So, how useful do you find code snippets to be in VS2005? I mean, beyond the “I don’t know how to do something, aha! here’s an example!” use that would be better served up in expanded help file examples.
On the surface, I suppose they could be handy in some circumstances. For instance, setting up TRY CATCH blocks maybe, or….um… ok, having a hard time coming up with other examples. I suspect snippets are one of those gizmos that make you “feel” more productive without actually making anyone truly more productive. They seem like Stephen Colbert‘s answer to developer performance.
My problem with these kinds of macro code “generators” is that they just seem like so much “cut and paste” programming. If you’ve every had to work on code that was built by cut and paste, you know it’s more fun to steam your eyeballs out of their sockets.
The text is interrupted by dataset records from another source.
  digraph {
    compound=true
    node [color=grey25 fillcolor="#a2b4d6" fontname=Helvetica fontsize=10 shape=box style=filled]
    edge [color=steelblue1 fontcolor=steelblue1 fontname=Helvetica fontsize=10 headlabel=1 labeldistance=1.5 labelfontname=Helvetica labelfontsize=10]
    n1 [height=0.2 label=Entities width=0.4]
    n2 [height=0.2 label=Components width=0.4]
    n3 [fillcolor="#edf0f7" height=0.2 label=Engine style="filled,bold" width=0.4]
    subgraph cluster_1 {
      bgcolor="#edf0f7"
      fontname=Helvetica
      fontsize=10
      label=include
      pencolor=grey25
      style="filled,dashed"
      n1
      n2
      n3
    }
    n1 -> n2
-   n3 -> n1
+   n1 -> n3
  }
If a piece of code warrants being “set up” as a snippet, it probably ought to be encapsulated into its own function/sub/method/whatever, where it can be reused properly.
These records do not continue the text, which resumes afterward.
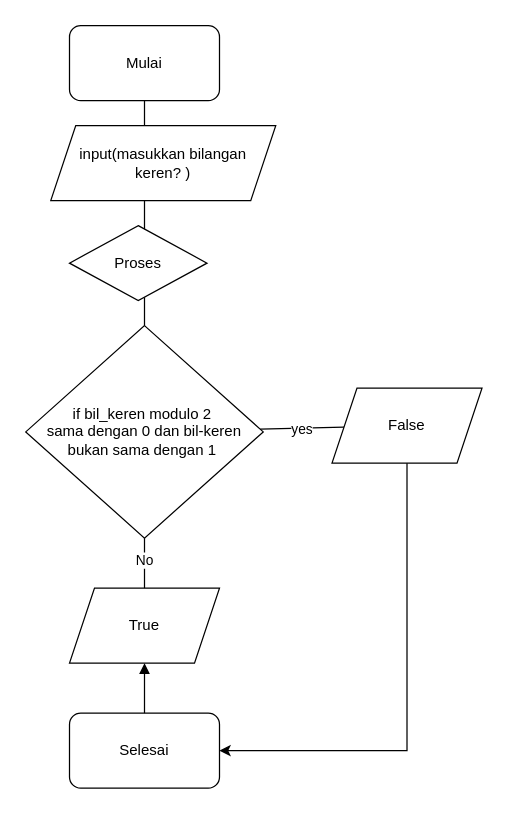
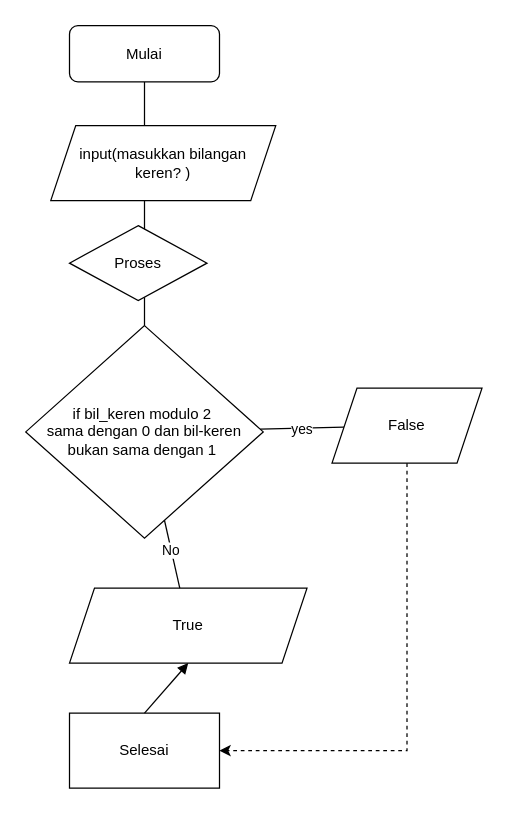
  <mxCell id="0" />
  <mxCell id="1" parent="0" />
  <mxCell id="2" value="" style="endArrow=none;html=1;rounded=0;entryX=0.5;entryY=1;entryDx=0;entryDy=0;" parent="1" source="6" target="4" edge="1"><mxGeometry width="50" height="50" relative="1" as="geometry"><mxPoint x="165" y="190" as="sourcePoint" /><mxPoint x="215" as="targetPoint" y="140" /><Array as="points" /></mxGeometry></mxCell>
  <mxCell id="3" value="&amp;nbsp;input(masukkan bilangan&amp;nbsp;&lt;div&gt;keren? )&lt;/div&gt;" style="shape=parallelogram;perimeter=parallelogramPerimeter;whiteSpace=wrap;html=1;fixedSize=1;" parent="1" vertex="1"><mxGeometry x="40" y="100" width="180" height="60" as="geometry" /></mxCell>
- <mxCell id="4" value="Mulai" style="rounded=1;whiteSpace=wrap;html=1;" parent="1" vertex="1"><mxGeometry x="55" y="20" width="120" height="60" as="geometry" /></mxCell>
+ <mxCell id="4" value="Mulai" style="rounded=1;whiteSpace=wrap;html=1;" parent="1" vertex="1"><mxGeometry x="55" y="20" width="120" height="45" as="geometry" /></mxCell>
  <mxCell id="5" value="Proses" style="rhombus;whiteSpace=wrap;html=1;" parent="1" vertex="1"><mxGeometry x="55" y="180" width="110" height="60" as="geometry" /></mxCell>
  <mxCell id="6" value="if bil_keren modulo 2&amp;nbsp;&lt;div&gt;sama dengan 0 dan bil-keren bukan sama dengan 1&amp;nbsp;&lt;/div&gt;" style="rhombus;whiteSpace=wrap;html=1;align=center;" parent="1" vertex="1"><mxGeometry x="20" y="260" width="190" height="170" as="geometry" /></mxCell>
- <mxCell id="7" value="True" style="shape=parallelogram;perimeter=parallelogramPerimeter;whiteSpace=wrap;html=1;fixedSize=1;" parent="1" vertex="1"><mxGeometry x="55" y="470" width="120" height="60" as="geometry" /></mxCell>
+ <mxCell id="7" value="True" style="shape=parallelogram;perimeter=parallelogramPerimeter;whiteSpace=wrap;html=1;fixedSize=1;" parent="1" vertex="1"><mxGeometry x="55" y="470" width="190" height="60" as="geometry" /></mxCell>
  <mxCell id="8" value="False" style="shape=parallelogram;perimeter=parallelogramPerimeter;whiteSpace=wrap;html=1;fixedSize=1;" parent="1" vertex="1"><mxGeometry x="265" y="310" width="120" height="60" as="geometry" /></mxCell>
  <mxCell id="9" value="" style="endArrow=none;html=1;rounded=0;" parent="1" source="6" target="8" edge="1"><mxGeometry width="50" height="50" relative="1" as="geometry"><mxPoint x="165" y="370" as="sourcePoint" /><mxPoint x="215" y="320" as="targetPoint" /></mxGeometry></mxCell>
  <mxCell id="10" value="yes" style="edgeLabel;html=1;align=center;verticalAlign=middle;resizable=0;points=[];" parent="9" vertex="1" connectable="0"><mxGeometry x="-0.002" relative="1" as="geometry"><mxPoint as="offset" /></mxGeometry></mxCell>
  <mxCell id="11" value="" style="endArrow=none;html=1;rounded=0;" parent="1" source="7" target="6" edge="1"><mxGeometry width="50" height="50" relative="1" as="geometry"><mxPoint x="165" y="370" as="sourcePoint" /><mxPoint x="215" y="320" as="targetPoint" /></mxGeometry></mxCell>
  <mxCell id="12" value="No" style="edgeLabel;html=1;align=center;verticalAlign=middle;resizable=0;points=[];" parent="11" vertex="1" connectable="0"><mxGeometry x="0.133" y="1" relative="1" as="geometry"><mxPoint as="offset" /></mxGeometry></mxCell>
- <mxCell id="13" value="Selesai" style="rounded=1;whiteSpace=wrap;html=1;" parent="1" vertex="1"><mxGeometry x="55" y="570" width="120" height="60" as="geometry" /></mxCell>
- <mxCell id="14" value="" style="endArrow=classic;html=1;rounded=0;exitX=0.5;exitY=1;exitDx=0;exitDy=0;entryX=1;entryY=0.5;entryDx=0;entryDy=0;" parent="1" source="8" target="13" edge="1"><mxGeometry width="50" height="50" relative="1" as="geometry"><mxPoint x="165" y="460" as="sourcePoint" /><mxPoint x="215" y="410" as="targetPoint" /><Array as="points"><mxPoint x="325" y="600" /><mxPoint x="245" y="600" /></Array></mxGeometry></mxCell>
+ <mxCell id="13" value="Selesai" style="whiteSpace=wrap;html=1;rounded=0;" parent="1" vertex="1"><mxGeometry x="55" y="570" width="120" height="60" as="geometry" /></mxCell>
+ <mxCell id="14" value="" style="endArrow=classic;html=1;rounded=0;exitX=0.5;exitY=1;exitDx=0;exitDy=0;entryX=1;entryY=0.5;entryDx=0;entryDy=0;dashed=1;" parent="1" source="8" target="13" edge="1"><mxGeometry width="50" height="50" relative="1" as="geometry"><mxPoint x="165" y="460" as="sourcePoint" /><mxPoint x="215" y="410" as="targetPoint" /><Array as="points"><mxPoint x="325" y="600" /><mxPoint x="245" y="600" /></Array></mxGeometry></mxCell>
  <mxCell id="15" value="" style="endArrow=block;html=1;rounded=0;exitX=0.5;exitY=0;exitDx=0;exitDy=0;entryX=0.5;entryY=1;entryDx=0;entryDy=0;" parent="1" source="13" target="7" edge="1"><mxGeometry width="50" height="50" relative="1" as="geometry"><mxPoint x="155" y="490" as="sourcePoint" /><mxPoint x="205" y="440" as="targetPoint" /></mxGeometry></mxCell>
Here’s a sample snippet for “iterating through a collection”:
' Iterate through a collection For Each name As String In names Next
Now maybe I’m just being a curmudgeon here, but that comment, I’d have to redo, and the rest of it, I can type in less time than it’d take to find the snippet, esp with intellisense. Sure, I could also set up a shortcut for it, but even then, does this sort of thing really save time? Or rather, does it save real time?
You might make the argument that the snippets for creating properties can save time, but if I’m creating that many properties, that consistently, I’m guessing I’m going to use something like MyGeneration instead.
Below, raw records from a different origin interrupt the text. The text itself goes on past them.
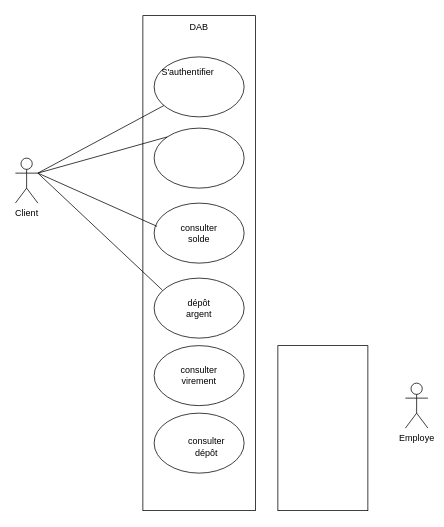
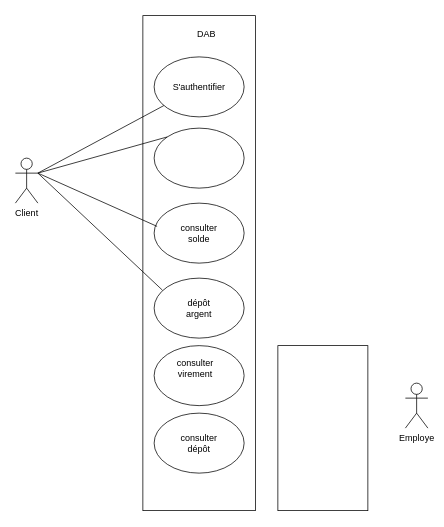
  <mxCell id="0" />
  <mxCell id="1" parent="0" />
  <mxCell id="2" value="" style="rounded=0;whiteSpace=wrap;html=1;" parent="1" vertex="1"><mxGeometry x="190" y="20" width="150" height="660" as="geometry" /></mxCell>
  <mxCell id="3" value="Client" style="shape=umlActor;verticalLabelPosition=bottom;verticalAlign=top;html=1;outlineConnect=0;" parent="1" vertex="1"><mxGeometry x="20" y="210" width="30" height="60" as="geometry" /></mxCell>
  <mxCell id="4" value="" style="ellipse;whiteSpace=wrap;html=1;" parent="1" vertex="1"><mxGeometry x="205" y="170" width="120" height="80" as="geometry" /></mxCell>
  <mxCell id="5" value="" style="ellipse;whiteSpace=wrap;html=1;" parent="1" vertex="1"><mxGeometry x="205" y="270" width="120" height="80" as="geometry" /></mxCell>
  <mxCell id="6" value="" style="ellipse;whiteSpace=wrap;html=1;" parent="1" vertex="1"><mxGeometry x="205" y="370" width="120" height="80" as="geometry" /></mxCell>
  <mxCell id="7" value="consulter solde" style="text;html=1;align=center;verticalAlign=middle;whiteSpace=wrap;rounded=0;" parent="1" vertex="1"><mxGeometry x="235" y="295" width="60" height="30" as="geometry" /></mxCell>
  <mxCell id="8" value="dépôt argent" style="text;html=1;align=center;verticalAlign=middle;whiteSpace=wrap;rounded=0;" parent="1" vertex="1"><mxGeometry x="235" y="395" width="60" height="30" as="geometry" /></mxCell>
- <mxCell id="9" value="DAB" style="text;html=1;align=center;verticalAlign=middle;whiteSpace=wrap;rounded=0;" parent="1" vertex="1"><mxGeometry x="235" y="20" width="60" height="30" as="geometry" /></mxCell>
+ <mxCell id="9" value="DAB" style="text;html=1;align=center;verticalAlign=middle;whiteSpace=wrap;rounded=0;" parent="1" vertex="1"><mxGeometry x="245" y="30" width="60" height="30" as="geometry" /></mxCell>
  <mxCell id="10" value="" style="ellipse;whiteSpace=wrap;html=1;" parent="1" vertex="1"><mxGeometry x="205" y="75" width="120" height="80" as="geometry" /></mxCell>
- <mxCell id="11" value="S'authentifier" style="text;html=1;align=center;verticalAlign=middle;whiteSpace=wrap;rounded=0;" parent="1" vertex="1"><mxGeometry x="220" y="80" width="60" height="30" as="geometry" /></mxCell>
+ <mxCell id="11" value="S'authentifier" style="text;html=1;align=center;verticalAlign=middle;whiteSpace=wrap;rounded=0;" parent="1" vertex="1"><mxGeometry x="235" y="100" width="60" height="30" as="geometry" /></mxCell>
  <mxCell id="12" value="" style="endArrow=none;html=1;rounded=0;exitX=1;exitY=0.333;exitDx=0;exitDy=0;exitPerimeter=0;" parent="1" source="3" target="10" edge="1"><mxGeometry width="50" height="50" relative="1" as="geometry"><mxPoint x="410" y="190" as="sourcePoint" /><mxPoint x="460" y="140" as="targetPoint" /><Array as="points" /></mxGeometry></mxCell>
  <mxCell id="13" value="" style="endArrow=none;html=1;rounded=0;exitX=1;exitY=0.333;exitDx=0;exitDy=0;exitPerimeter=0;entryX=0;entryY=0;entryDx=0;entryDy=0;" parent="1" source="3" target="4" edge="1"><mxGeometry width="50" height="50" relative="1" as="geometry"><mxPoint x="140" y="105" as="sourcePoint" /><mxPoint x="216" y="116" as="targetPoint" /><Array as="points" /></mxGeometry></mxCell>
  <mxCell id="14" value="" style="endArrow=none;html=1;rounded=0;exitX=1;exitY=0.333;exitDx=0;exitDy=0;exitPerimeter=0;entryX=0.092;entryY=0.2;entryDx=0;entryDy=0;entryPerimeter=0;" parent="1" source="3" target="6" edge="1"><mxGeometry width="50" height="50" relative="1" as="geometry"><mxPoint x="150" y="115" as="sourcePoint" /><mxPoint x="226" y="126" as="targetPoint" /><Array as="points" /></mxGeometry></mxCell>
  <mxCell id="15" value="" style="endArrow=none;html=1;rounded=0;exitX=1;exitY=0.333;exitDx=0;exitDy=0;exitPerimeter=0;entryX=0.033;entryY=0.388;entryDx=0;entryDy=0;entryPerimeter=0;" parent="1" source="3" target="5" edge="1"><mxGeometry width="50" height="50" relative="1" as="geometry"><mxPoint x="140" y="180" as="sourcePoint" /><mxPoint x="216" y="191" as="targetPoint" /><Array as="points" /></mxGeometry></mxCell>
  <mxCell id="16" value="Employe" style="shape=umlActor;verticalLabelPosition=bottom;verticalAlign=top;html=1;outlineConnect=0;" vertex="1" parent="1"><mxGeometry x="540" y="510" width="30" height="60" as="geometry" /></mxCell>
  <mxCell id="17" value="" style="ellipse;whiteSpace=wrap;html=1;" vertex="1" parent="1"><mxGeometry x="205" y="460" width="120" height="80" as="geometry" /></mxCell>
- <mxCell id="18" value="consulter virement" style="text;html=1;align=center;verticalAlign=middle;whiteSpace=wrap;rounded=0;" vertex="1" parent="1"><mxGeometry x="235" y="485" width="60" height="30" as="geometry" /></mxCell>
+ <mxCell id="18" value="consulter virement" style="text;html=1;align=center;verticalAlign=middle;whiteSpace=wrap;rounded=0;" vertex="1" parent="1"><mxGeometry x="230" y="475" width="60" height="30" as="geometry" /></mxCell>
  <mxCell id="19" value="" style="ellipse;whiteSpace=wrap;html=1;" vertex="1" parent="1"><mxGeometry x="205" y="550" width="120" height="80" as="geometry" /></mxCell>
- <mxCell id="20" value="consulter dépôt" style="text;html=1;align=center;verticalAlign=middle;whiteSpace=wrap;rounded=0;" vertex="1" parent="1"><mxGeometry x="245" y="580" width="60" height="30" as="geometry" /></mxCell>
+ <mxCell id="20" value="consulter dépôt" style="text;html=1;align=center;verticalAlign=middle;whiteSpace=wrap;rounded=0;" vertex="1" parent="1"><mxGeometry x="235" y="575" width="60" height="30" as="geometry" /></mxCell>
  <mxCell id="21" value="" style="rounded=0;whiteSpace=wrap;html=1;" vertex="1" parent="1"><mxGeometry x="370" y="460" width="120" height="220" as="geometry" /></mxCell>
And in the end, a snippet might save a few keystrokes here and there, but, when you look at the entire life span of a project, I’d wager that even if you snorted snippets and peed the Quake physics engine, you’d be lucky to save yourself a few thousandths of a percentage point of the total time you spent coding.
Makes me wonder what the Freakonomics guys would say about them.
2 Comments
"Why won’t this compile?"
"Did you really declare a variable named MyCollection?"
Perhaps this current stab at sample code is to encourage standards? There’s 20 bazillion ways to code a simple loop, but by providing an approved template Microsoft hopes to imprint The Correct Way upon the new generation of zombie developers?
Maybe, but I wouldn’t bet on it working. Code Reviews, mentoring, and just reading good code are the best ways to encourage good habits. The autoformatting in the VS IDE helps a lot too, I believe.
It still bothers me when I read of people writing "codes" to do this or that. Encryption "codes", string handling "codes", etc.